Киликия заметила, что из скопления приезжих, видимо, завидев её, выступил Святослав и, улыбнувшись, пошагал к ним. «Боже, сейчас он выдаст, что я княгиня, приезжий смутится, станет извиняться, что вёл себя так запросто. Я невольно обижу человека!» – однако убегать и прятаться было невозможно, ей пришлось стоять и ждать, пока не подойдёт муж. Заволновавшись, гречанка косилась на реакцию незнакомца, но тот не поклонился и не выказал особых жестов уважения, хотя по всем приметам было ясно, что перед ним князь.
– А, Всеслав Брячиславич, вот ты где! – похлопал Святослав того по плечу, подойдя. – А мы тебя потеряли.
– Да я вот собором залюбовался, – указал он себе с Киликией за спину, пока та приходила в себя и переваривала узнанное, услышав его имя, – какой исполинский! Это ж надо вымахать громадину!
– Да, отец вложил всю душу в Святую Софию, – гордо обозрел храм Святослав и, не то специально, не то не в силах совладать с привычкой, положил ладонь на плечо жены, подвинув её чуть к себе. Мало кто из бояр и князей когда-либо прилюдно выказывал чувства к своим супругам, кто-то считал это ниже своего достоинства, кто-то – неприличным, как, например, Всеволод, но Святослав оставался и уважаемым воином, и нравственным христианином, и продолжавшим не стесняться любви к своей Киликии мужчиной. – Ну что, идём? Столы накрыты, племянник! – с иронией произнёс он. С разницей в два года, они всё-таки были разных поколений. Киликии показалось, что неуловимо муж указал гостю на его место – младшего и подчиняющегося, однако это могла заметить лишь она, хорошо зная Святослава, потому что тон его был безукоризненно вежливым и гостеприимным.

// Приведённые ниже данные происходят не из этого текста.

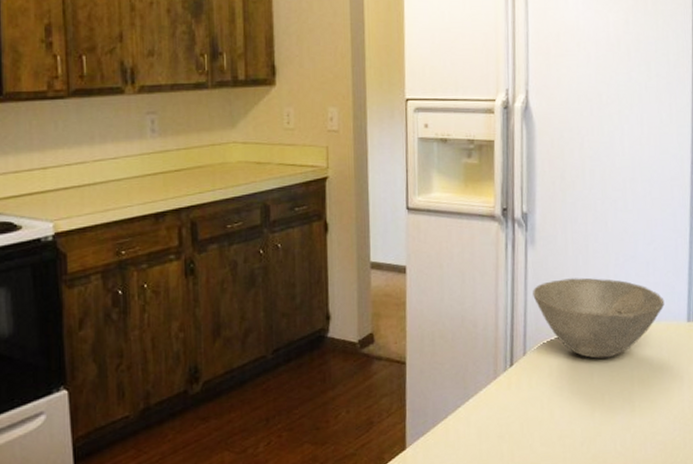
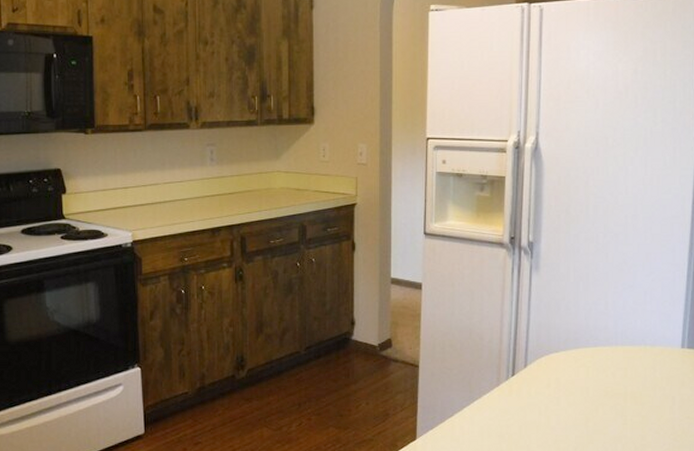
bowl: present [533,277,665,359] -> none [535,302,660,375]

– Идём, Святослав Ярославич, идём, – с благодарностью поклонился Всеслав и, бросив напоследок взгляд в глаза Киликии, поклонился ей тоже. В лице его промелькнуло что-то необъяснимое и не понятное для неё, точно с нею успели вступить в заговор, а она того и не заметила.
34
Нарочитыми в те времена называли знать
35
Влахерна – самый удалённый от императорского дворца, северо-западный район Константинополя, триклинии – столовые, в которых располагалось по три ложа в форме буквы П, на которых по греко-римским традициям ели полулёжа, с четвёртой стороны заносили еду. Возможно, в них оставались и ночевать.